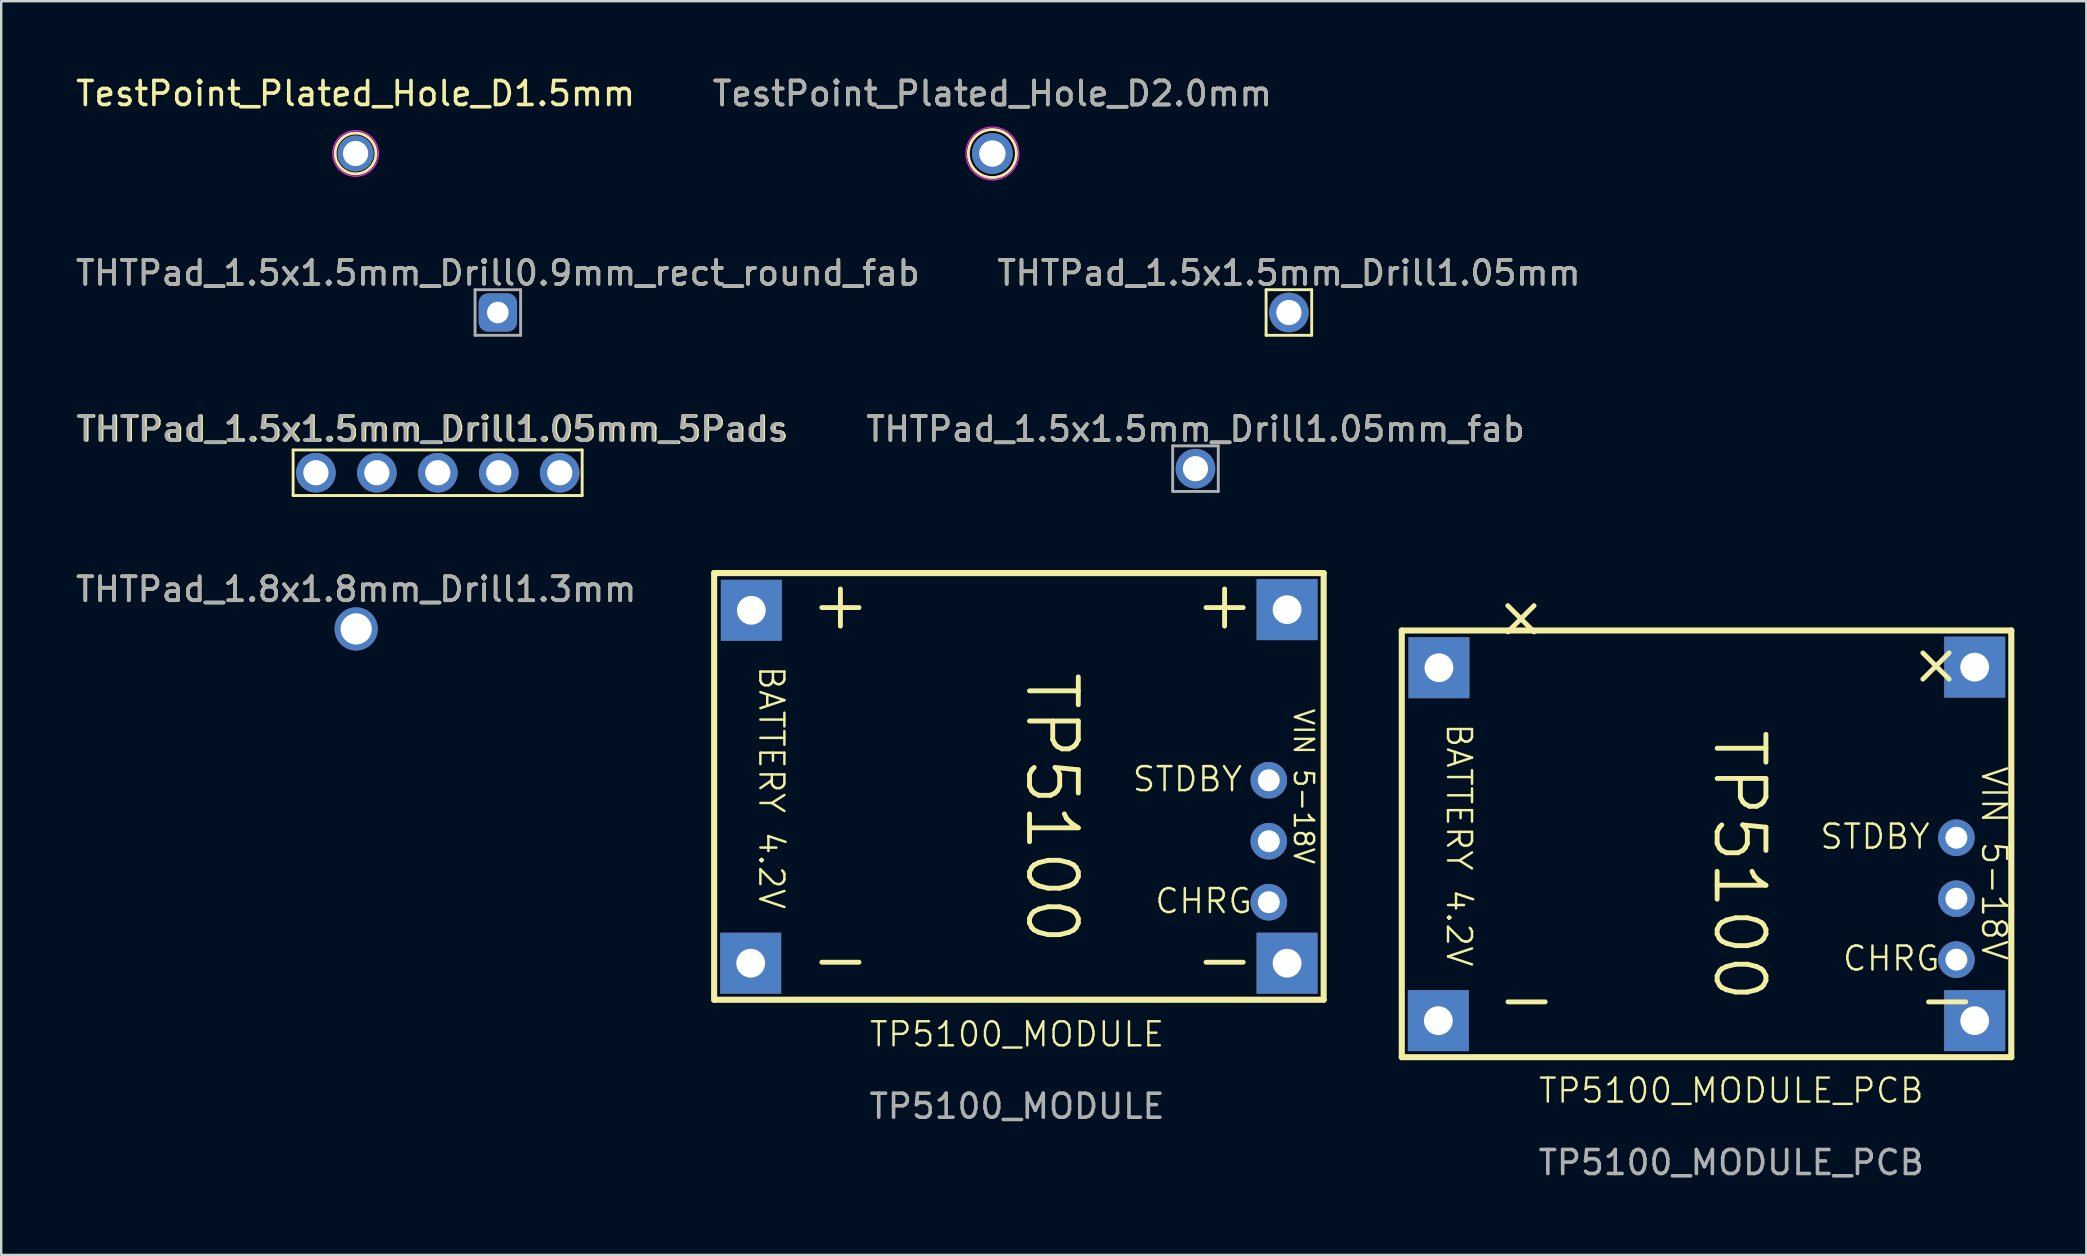
<source format=kicad_pcb>
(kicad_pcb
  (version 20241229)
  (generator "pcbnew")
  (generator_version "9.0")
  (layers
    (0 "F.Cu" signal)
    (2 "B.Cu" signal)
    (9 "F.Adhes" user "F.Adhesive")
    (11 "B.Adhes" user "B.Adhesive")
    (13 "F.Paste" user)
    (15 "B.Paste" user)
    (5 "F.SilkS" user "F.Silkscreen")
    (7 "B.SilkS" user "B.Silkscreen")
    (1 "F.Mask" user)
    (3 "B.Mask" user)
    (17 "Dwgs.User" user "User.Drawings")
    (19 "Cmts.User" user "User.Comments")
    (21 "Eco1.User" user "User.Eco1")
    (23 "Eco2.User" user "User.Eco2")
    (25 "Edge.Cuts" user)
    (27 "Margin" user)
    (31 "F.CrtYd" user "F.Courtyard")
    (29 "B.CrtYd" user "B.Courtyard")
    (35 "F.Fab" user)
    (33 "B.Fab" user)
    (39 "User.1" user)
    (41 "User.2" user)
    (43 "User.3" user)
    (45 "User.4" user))
  (footprint "TestPoint_Plated_Hole_D1.5mm"
    (layer "F.Cu")
    (at 11.768 3.346)
    (property "Reference" "TestPoint_Plated_Hole_D1.5mm" (at 0 -2.498 0) (layer "F.SilkS") (effects (font (size 1 1) (thickness 0.15))))
    (attr exclude_from_pos_files exclude_from_bom)
    (fp_circle (center 0 0) (end 0.85 0) (stroke (width 0.12) (type solid)) (fill no) (layer "F.SilkS"))
    (fp_circle (center 0 0) (end 0.95 0) (stroke (width 0.05) (type solid)) (fill no) (layer "F.CrtYd"))
    (pad "1" thru_hole circle (at 0 0) (size 1.5 1.5) (drill 1.05) (layers "*.Cu" "*.Mask")))
  (footprint "TP5100_MODULE"
    (layer "F.Cu")
    (at 39.49 29.961)
    (property "Reference" "TP5100_MODULE" (at -0.16 10.09 0) (unlocked yes) (layer "F.SilkS") (effects (font (size 1 1) (thickness 0.1))))
    (attr through_hole)
    (fp_line (start -12.78 -9.13) (end 12.62 -9.13) (stroke (width 0.254) (type solid)) (layer "F.SilkS"))
    (fp_line (start -12.78 8.65) (end -12.78 -9.13) (stroke (width 0.254) (type solid)) (layer "F.SilkS"))
    (fp_line (start -12.78 8.65) (end 12.62 8.65) (stroke (width 0.254) (type solid)) (layer "F.SilkS"))
    (fp_line (start 12.62 8.65) (end 12.62 -9.13) (stroke (width 0.254) (type solid)) (layer "F.SilkS"))
    (fp_text user "VIN 5-18V" (at 11.319 -3.543 270) (unlocked yes) (layer "F.SilkS") (effects (font (size 0.8 0.8) (thickness 0.1)) (justify left bottom)))
    (fp_text user "BATTERY 4.2V" (at -10.981 -5.331 270) (unlocked yes) (layer "F.SilkS") (effects (font (size 1 1) (thickness 0.103)) (justify left bottom)))
    (fp_text user "STDBY" (at 4.59 0.043 0) (unlocked yes) (layer "F.SilkS") (effects (font (size 1 1) (thickness 0.103)) (justify left bottom)))
    (fp_text user "-" (at 7.1 8.12 0) (unlocked yes) (layer "F.SilkS") (effects (font (size 2.032 2.032) (thickness 0.203)) (justify left bottom)))
    (fp_text user "+" (at -8.91 -6.66 0) (unlocked yes) (layer "F.SilkS") (effects (font (size 2.032 2.032) (thickness 0.203)) (justify left bottom)))
    (fp_text user "CHRG" (at 5.527 5.123 0) (unlocked yes) (layer "F.SilkS") (effects (font (size 1 1) (thickness 0.103)) (justify left bottom)))
    (fp_text user "-" (at -8.91 8.12 0) (unlocked yes) (layer "F.SilkS") (effects (font (size 2.032 2.032) (thickness 0.203)) (justify left bottom)))
    (fp_text user "TP5100" (at 0.103 -5.131 270) (unlocked yes) (layer "F.SilkS") (effects (font (size 2.032 2.032) (thickness 0.203)) (justify left bottom)))
    (fp_text user "+" (at 7.1 -6.66 0) (unlocked yes) (layer "F.SilkS") (effects (font (size 2.032 2.032) (thickness 0.203)) (justify left bottom)))
    (fp_text user "${REFERENCE}" (at -0.16 13.09 0) (unlocked yes) (layer "F.Fab") (effects (font (size 1 1) (thickness 0.15))))
    (pad "B+" thru_hole rect (at -11.231 -7.579 270) (size 2.54 2.54) (drill 1.2) (layers "*.Cu" "*.Mask"))
    (pad "B-" thru_hole rect (at -11.257 7.127 270) (size 2.54 2.54) (drill 1.2) (layers "*.Cu" "*.Mask"))
    (pad "CHRG" thru_hole circle (at 10.333 4.585 270) (size 1.524 1.524) (drill 0.914) (layers "*.Cu" "*.Mask"))
    (pad "GND" thru_hole rect (at 11.095 7.127 270) (size 2.54 2.54) (drill 1.2) (layers "*.Cu" "*.Mask"))
    (pad "STDBY" thru_hole circle (at 10.333 -0.495 270) (size 1.524 1.524) (drill 0.914) (layers "*.Cu" "*.Mask"))
    (pad "VCC" thru_hole rect (at 11.095 -7.605 270) (size 2.54 2.54) (drill 1.2) (layers "*.Cu" "*.Mask"))
    (pad "VCC_1" thru_hole circle (at 10.333 2.045 270) (size 1.524 1.524) (drill 0.914) (layers "*.Cu" "*.Mask")))
  (footprint "THTPad_1.5x1.5mm_Drill1.05mm"
    (layer "F.Cu")
    (at 50.661 9.972)
    (property "Reference" "THTPad_1.5x1.5mm_Drill1.05mm" (at 0 -1.648 0) (layer "F.SilkS") (effects (font (size 1 1) (thickness 0.15))))
    (attr exclude_from_pos_files exclude_from_bom)
    (fp_line (start -0.95 -0.95) (end 0.95 -0.95) (stroke (width 0.12) (type solid)) (layer "F.SilkS"))
    (fp_line (start -0.95 0.95) (end -0.95 -0.95) (stroke (width 0.12) (type solid)) (layer "F.SilkS"))
    (fp_line (start 0.95 -0.95) (end 0.95 0.95) (stroke (width 0.12) (type solid)) (layer "F.SilkS"))
    (fp_line (start 0.95 0.95) (end -0.95 0.95) (stroke (width 0.12) (type solid)) (layer "F.SilkS"))
    (fp_text user "${REFERENCE}" (at 0 -1.65 0) (layer "F.Fab") (effects (font (size 1 1) (thickness 0.15))))
    (pad "1" thru_hole circle (at 0 0) (size 1.65 1.65) (drill 1.05) (layers "*.Cu" "*.Mask")))
  (footprint "THTPad_1.5x1.5mm_Drill1.05mm_5Pads"
    (layer "F.Cu")
    (at 10.115 16.65)
    (property "Reference" "THTPad_1.5x1.5mm_Drill1.05mm_5Pads" (at 4.88 -1.82 0) (layer "F.SilkS") (effects (font (size 1 1) (thickness 0.15))))
    (attr exclude_from_pos_files exclude_from_bom)
    (fp_line (start -0.95 -0.95) (end 11.095 -0.95) (stroke (width 0.12) (type solid)) (layer "F.SilkS"))
    (fp_line (start -0.95 0.95) (end -0.95 -0.95) (stroke (width 0.12) (type solid)) (layer "F.SilkS"))
    (fp_line (start 11.095 -0.95) (end 11.095 0.95) (stroke (width 0.12) (type solid)) (layer "F.SilkS"))
    (fp_line (start 11.095 0.95) (end -0.95 0.95) (stroke (width 0.12) (type solid)) (layer "F.SilkS"))
    (fp_text user "${REFERENCE}" (at 4.82 -1.82 0) (layer "F.Fab") (effects (font (size 1 1) (thickness 0.15))))
    (pad "1" thru_hole circle (at 0 0) (size 1.65 1.65) (drill 1.05) (layers "*.Cu" "*.Mask"))
    (pad "2" thru_hole circle (at 2.54 0) (size 1.65 1.65) (drill 1.05) (layers "*.Cu" "*.Mask"))
    (pad "3" thru_hole circle (at 5.08 0) (size 1.65 1.65) (drill 1.05) (layers "*.Cu" "*.Mask"))
    (pad "4" thru_hole circle (at 7.62 0) (size 1.65 1.65) (drill 1.05) (layers "*.Cu" "*.Mask"))
    (pad "5" thru_hole circle (at 10.16 0) (size 1.65 1.65) (drill 1.05) (layers "*.Cu" "*.Mask")))
  (footprint "TestPoint_Plated_Hole_D2.0mm"
    (layer "F.Cu")
    (at 38.304 3.348)
    (property "Reference" "TestPoint_Plated_Hole_D2.0mm" (at 0 -2.498 0) (layer "F.SilkS") (effects (font (size 1 1) (thickness 0.15))))
    (attr exclude_from_pos_files exclude_from_bom)
    (fp_circle (center 0 0) (end 1 0) (stroke (width 0.12) (type solid)) (fill no) (layer "F.SilkS"))
    (fp_circle (center 0 0) (end 1.1 0) (stroke (width 0.05) (type solid)) (fill no) (layer "F.CrtYd"))
    (fp_text user "${REFERENCE}" (at 0 -2.5 0) (layer "F.Fab") (effects (font (size 1 1) (thickness 0.15))))
    (pad "1" thru_hole circle (at 0 0) (size 1.7 1.7) (drill 1.1) (layers "*.Cu" "*.Mask")))
  (footprint "THTPad_1.8x1.8mm_Drill1.3mm"
    (layer "F.Cu")
    (at 11.792 23.158)
    (property "Reference" "THTPad_1.8x1.8mm_Drill1.3mm" (at 0 -1.648 0) (layer "F.SilkS") (effects (font (size 1 1) (thickness 0.15))))
    (attr exclude_from_pos_files exclude_from_bom)
    (fp_text user "${REFERENCE}" (at 0 -1.65 0) (layer "F.Fab") (effects (font (size 1 1) (thickness 0.15))))
    (pad "1" thru_hole circle (at 0 0) (size 1.8 1.8) (drill 1.3) (layers "*.Cu" "*.Mask")))
  (footprint "THTPad_1.5x1.5mm_Drill1.05mm_fab"
    (layer "F.Cu")
    (at 46.768 16.48)
    (property "Reference" "THTPad_1.5x1.5mm_Drill1.05mm_fab" (at 0 -1.648 180) (layer "F.SilkS") (effects (font (size 1 1) (thickness 0.15))))
    (attr exclude_from_pos_files exclude_from_bom)
    (fp_line (start -0.95 -0.95) (end 0.95 -0.95) (stroke (width 0.12) (type solid)) (layer "F.Fab"))
    (fp_line (start -0.95 0.95) (end -0.95 -0.95) (stroke (width 0.12) (type solid)) (layer "F.Fab"))
    (fp_line (start 0.95 -0.95) (end 0.95 0.95) (stroke (width 0.12) (type solid)) (layer "F.Fab"))
    (fp_line (start 0.95 0.95) (end -0.95 0.95) (stroke (width 0.12) (type solid)) (layer "F.Fab"))
    (fp_text user "${REFERENCE}" (at 0 -1.65 0) (layer "F.Fab") (effects (font (size 1 1) (thickness 0.15))))
    (pad "1" thru_hole circle (at 0 0) (size 1.65 1.65) (drill 1.05) (layers "*.Cu" "*.Mask")))
  (footprint "TP5100_MODULE_PCB"
    (layer "F.Cu")
    (at 69.144 31.537)
    (property "Reference" "TP5100_MODULE_PCB" (at -0.05 10.86 0) (unlocked yes) (layer "F.SilkS") (effects (font (size 1 1) (thickness 0.1))))
    (attr through_hole)
    (fp_line (start -13.779 -8.312) (end 11.621 -8.312) (stroke (width 0.254) (type solid)) (layer "F.SilkS"))
    (fp_line (start -13.779 9.468) (end -13.779 -8.312) (stroke (width 0.254) (type solid)) (layer "F.SilkS"))
    (fp_line (start -13.779 9.468) (end 11.621 9.468) (stroke (width 0.254) (type solid)) (layer "F.SilkS"))
    (fp_line (start 11.621 9.468) (end 11.621 -8.312) (stroke (width 0.254) (type solid)) (layer "F.SilkS"))
    (fp_line (start 0 0.05) (end 0.001 0.049) (stroke (width 0.003) (type solid)) (layer "Eco1.User"))
    (fp_text user "+" (at -9.067 -7.087 45) (unlocked yes) (layer "F.SilkS") (effects (font (size 2.032 2.032) (thickness 0.203)) (justify left bottom)))
    (fp_text user "STDBY" (at 3.59 0.861 0) (unlocked yes) (layer "F.SilkS") (effects (font (size 1 1) (thickness 0.103)) (justify left bottom)))
    (fp_text user "+" (at 6.768 -7.086 315) (unlocked yes) (layer "F.SilkS") (effects (font (size 2.032 2.032) (thickness 0.203)) (justify left bottom)))
    (fp_text user "-" (at 7.556 8.197 0) (unlocked yes) (layer "F.SilkS") (effects (font (size 2.032 2.032) (thickness 0.203)) (justify left bottom)))
    (fp_text user "VIN 5-18V" (at 10.32 -2.725 270) (unlocked yes) (layer "F.SilkS") (effects (font (size 1 1) (thickness 0.103)) (justify left bottom)))
    (fp_text user "TP5100" (at -0.896 -4.313 270) (unlocked yes) (layer "F.SilkS") (effects (font (size 2.032 2.032) (thickness 0.203)) (justify left bottom)))
    (fp_text user "BATTERY 4.2V" (at -11.98 -4.513 270) (unlocked yes) (layer "F.SilkS") (effects (font (size 1 1) (thickness 0.103)) (justify left bottom)))
    (fp_text user "-" (at -9.97 8.197 0) (unlocked yes) (layer "F.SilkS") (effects (font (size 2.032 2.032) (thickness 0.203)) (justify left bottom)))
    (fp_text user "CHRG" (at 4.528 5.941 0) (unlocked yes) (layer "F.SilkS") (effects (font (size 1 1) (thickness 0.103)) (justify left bottom)))
    (fp_text user "${REFERENCE}" (at -0.05 13.86 0) (unlocked yes) (layer "F.Fab") (effects (font (size 1 1) (thickness 0.15))))
    (pad "B+" thru_hole rect (at -12.231 -6.761 270) (size 2.54 2.54) (drill 1.2) (layers "*.Cu" "*.Mask"))
    (pad "B-" thru_hole rect (at -12.256 7.946 270) (size 2.54 2.54) (drill 1.2) (layers "*.Cu" "*.Mask"))
    (pad "CHRG" thru_hole circle (at 9.334 5.403 270) (size 1.524 1.524) (drill 0.914) (layers "*.Cu" "*.Mask"))
    (pad "GND" thru_hole rect (at 10.096 7.946 270) (size 2.54 2.54) (drill 1.2) (layers "*.Cu" "*.Mask"))
    (pad "STDBY" thru_hole circle (at 9.333 0.323 270) (size 1.524 1.524) (drill 0.914) (layers "*.Cu" "*.Mask"))
    (pad "VCC" thru_hole rect (at 10.096 -6.786 270) (size 2.54 2.54) (drill 1.2) (layers "*.Cu" "*.Mask"))
    (pad "VCC_1" thru_hole circle (at 9.334 2.863 270) (size 1.524 1.524) (drill 0.914) (layers "*.Cu" "*.Mask")))
  (footprint "THTPad_1.5x1.5mm_Drill0.9mm_rect_round_fab"
    (layer "F.Cu")
    (at 17.696 9.972)
    (property "Reference" "THTPad_1.5x1.5mm_Drill0.9mm_rect_round_fab" (at 0 -1.648 180) (layer "F.SilkS") (effects (font (size 1 1) (thickness 0.15))))
    (attr exclude_from_pos_files exclude_from_bom)
    (fp_line (start -0.95 -0.95) (end 0.95 -0.95) (stroke (width 0.12) (type solid)) (layer "F.Fab"))
    (fp_line (start -0.95 0.95) (end -0.95 -0.95) (stroke (width 0.12) (type solid)) (layer "F.Fab"))
    (fp_line (start 0.95 -0.95) (end 0.95 0.95) (stroke (width 0.12) (type solid)) (layer "F.Fab"))
    (fp_line (start 0.95 0.95) (end -0.95 0.95) (stroke (width 0.12) (type solid)) (layer "F.Fab"))
    (fp_text user "${REFERENCE}" (at 0 -1.65 0) (layer "F.Fab") (effects (font (size 1 1) (thickness 0.15))))
    (pad "1" thru_hole roundrect (at 0 0) (size 1.6 1.6) (drill 0.9) (layers "*.Cu" "*.Mask") (roundrect_rratio 0.25)))
  (gr_rect
    (start -3 -3)
    (end 83.891 49.245)
    (stroke (width 0.1) (type default))
    (fill no)
    (layer "Edge.Cuts")))
</source>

Task item:
A verbatim transcription is needed of the lines above, starting at the line with "(at -0.896 -4.313" and ending at the line with "rect (at -12.256", both included, and of nothing else.

Output:
    (fp_text user "TP5100" (at -0.896 -4.313 270) (unlocked yes) (layer "F.SilkS") (effects (font (size 2.032 2.032) (thickness 0.203)) (justify left bottom)))
    (fp_text user "BATTERY 4.2V" (at -11.98 -4.513 270) (unlocked yes) (layer "F.SilkS") (effects (font (size 1 1) (thickness 0.103)) (justify left bottom)))
    (fp_text user "-" (at -9.97 8.197 0) (unlocked yes) (layer "F.SilkS") (effects (font (size 2.032 2.032) (thickness 0.203)) (justify left bottom)))
    (fp_text user "CHRG" (at 4.528 5.941 0) (unlocked yes) (layer "F.SilkS") (effects (font (size 1 1) (thickness 0.103)) (justify left bottom)))
    (fp_text user "${REFERENCE}" (at -0.05 13.86 0) (unlocked yes) (layer "F.Fab") (effects (font (size 1 1) (thickness 0.15))))
    (pad "B+" thru_hole rect (at -12.231 -6.761 270) (size 2.54 2.54) (drill 1.2) (layers "*.Cu" "*.Mask"))
    (pad "B-" thru_hole rect (at -12.256 7.946 270) (size 2.54 2.54) (drill 1.2) (layers "*.Cu" "*.Mask"))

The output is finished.